Final answer:
To show that each of the given expressions are linear operators on R², we need to prove that they satisfy the properties of linearity. Geometrically, these linear transformations accomplish different operations such as reflection about the y-axis, reflection about the origin, swapping coordinates, scaling by a factor, and projection onto the y-axis.
Step-by-step explanation:
To show that each of the given expressions are linear operators on R², we need to prove that they satisfy the properties of linearity.
a. For L(x) = (-x₁,x₂)ᵀ, we can see that L(cu + v) = (-(cu)₁, (cu)₂)ᵀ + (-v₁, v₂)ᵀ = (-c(u₁) + (-v₁), c(u₂) + v₂)ᵀ = c(-u₁, u₂)ᵀ + (-v₁, v₂)ᵀ = cL(u) + L(v), where c is a scalar and u, v are vectors in R². This shows that the given expression is a linear operator. Geometrically, L(x) reflects the vector x about the y-axis.
b. For L(x) = -x, we have L(cu + v) = -(cu + v) = -(cu) - v = c(-u) + (-v) = cL(u) + L(v), which satisfies the properties of linearity.
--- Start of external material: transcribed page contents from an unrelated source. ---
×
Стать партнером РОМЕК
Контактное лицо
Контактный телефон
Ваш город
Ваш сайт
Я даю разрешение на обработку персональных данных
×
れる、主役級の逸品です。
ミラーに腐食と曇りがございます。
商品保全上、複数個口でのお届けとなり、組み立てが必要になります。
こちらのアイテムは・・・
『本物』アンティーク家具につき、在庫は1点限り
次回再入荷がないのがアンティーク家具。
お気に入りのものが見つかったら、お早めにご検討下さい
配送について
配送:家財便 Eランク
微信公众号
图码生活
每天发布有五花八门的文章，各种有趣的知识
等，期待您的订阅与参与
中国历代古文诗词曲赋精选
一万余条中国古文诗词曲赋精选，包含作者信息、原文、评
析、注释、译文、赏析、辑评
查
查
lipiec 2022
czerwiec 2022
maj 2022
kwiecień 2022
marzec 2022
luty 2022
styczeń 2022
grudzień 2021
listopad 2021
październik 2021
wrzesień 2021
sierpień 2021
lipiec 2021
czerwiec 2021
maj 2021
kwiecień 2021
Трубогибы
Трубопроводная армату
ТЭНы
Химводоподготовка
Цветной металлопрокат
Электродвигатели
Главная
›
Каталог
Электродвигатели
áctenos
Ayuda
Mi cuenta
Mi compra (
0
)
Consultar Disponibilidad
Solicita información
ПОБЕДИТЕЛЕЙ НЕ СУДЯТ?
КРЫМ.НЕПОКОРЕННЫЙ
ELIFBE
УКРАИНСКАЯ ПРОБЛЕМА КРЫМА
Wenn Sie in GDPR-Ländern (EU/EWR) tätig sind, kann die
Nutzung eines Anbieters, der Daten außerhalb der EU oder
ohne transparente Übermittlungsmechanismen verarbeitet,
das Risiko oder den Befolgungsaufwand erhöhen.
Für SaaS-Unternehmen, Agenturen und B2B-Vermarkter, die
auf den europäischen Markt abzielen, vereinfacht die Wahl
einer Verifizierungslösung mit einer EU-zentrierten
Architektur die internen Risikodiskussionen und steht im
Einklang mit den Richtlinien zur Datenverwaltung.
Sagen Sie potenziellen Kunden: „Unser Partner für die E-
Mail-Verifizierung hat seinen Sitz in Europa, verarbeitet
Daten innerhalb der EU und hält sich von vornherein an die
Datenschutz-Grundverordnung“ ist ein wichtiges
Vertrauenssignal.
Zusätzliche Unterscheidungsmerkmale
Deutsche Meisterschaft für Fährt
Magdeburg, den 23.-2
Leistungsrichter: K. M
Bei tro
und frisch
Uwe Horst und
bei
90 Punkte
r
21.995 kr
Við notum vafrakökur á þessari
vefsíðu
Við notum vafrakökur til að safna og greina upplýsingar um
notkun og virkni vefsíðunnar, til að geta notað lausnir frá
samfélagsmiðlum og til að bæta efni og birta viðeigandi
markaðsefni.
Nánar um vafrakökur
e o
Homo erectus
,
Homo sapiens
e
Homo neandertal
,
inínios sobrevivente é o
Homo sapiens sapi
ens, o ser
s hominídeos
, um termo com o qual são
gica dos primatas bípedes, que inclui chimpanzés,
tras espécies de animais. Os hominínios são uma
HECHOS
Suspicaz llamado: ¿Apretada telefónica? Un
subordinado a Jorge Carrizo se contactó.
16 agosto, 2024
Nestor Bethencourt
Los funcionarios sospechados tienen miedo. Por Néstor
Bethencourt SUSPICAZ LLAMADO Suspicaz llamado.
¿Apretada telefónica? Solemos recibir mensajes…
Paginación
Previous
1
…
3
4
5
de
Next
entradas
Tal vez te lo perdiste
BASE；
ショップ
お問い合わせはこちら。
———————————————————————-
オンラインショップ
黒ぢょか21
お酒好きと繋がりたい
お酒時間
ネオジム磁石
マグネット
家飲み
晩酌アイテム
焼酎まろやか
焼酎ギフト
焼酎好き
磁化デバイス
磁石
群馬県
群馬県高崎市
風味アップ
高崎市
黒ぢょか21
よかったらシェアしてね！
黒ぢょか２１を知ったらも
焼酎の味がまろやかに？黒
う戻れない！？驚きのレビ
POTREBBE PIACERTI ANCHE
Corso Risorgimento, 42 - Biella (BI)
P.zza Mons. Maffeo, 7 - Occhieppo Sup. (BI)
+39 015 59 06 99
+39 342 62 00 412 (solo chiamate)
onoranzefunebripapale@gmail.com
Geometrically, L(x) is a reflection of the vector x about the origin.
c. For L(x) = (x₂,x₁)ᵀ, we have L(cu + v) = ((cu)₂, (cu)₁)ᵀ + (v₂, v₁)ᵀ = (c(u₂) + v₂, c(u₁) + v₁)ᵀ = c(u₂, u₁)ᵀ + (v₂, v₁)ᵀ = cL(u) + L(v), which shows that the given expression is a linear operator. Geometrically, L(x) swaps the coordinates of the vector x.
d. For L(x) = 1/2x, we have L(cu + v) = 1/2(cu + v) = 1/2cu + 1/2v = c(1/2u) + 1/2v = cL(u) + L(v), satisfying the properties of linearity. Geometrically, L(x) scales the vector x by a factor of 1/2.
e. For L(x) = x₂e₂, we have L(cu + v) = (c(u₂)e₂) + (v₂)e₂ = c(u₂e₂) + v₂e₂ = cL(u) + L(v), which indicates linearity. Geometrically, L(x) projects x onto the y-axis.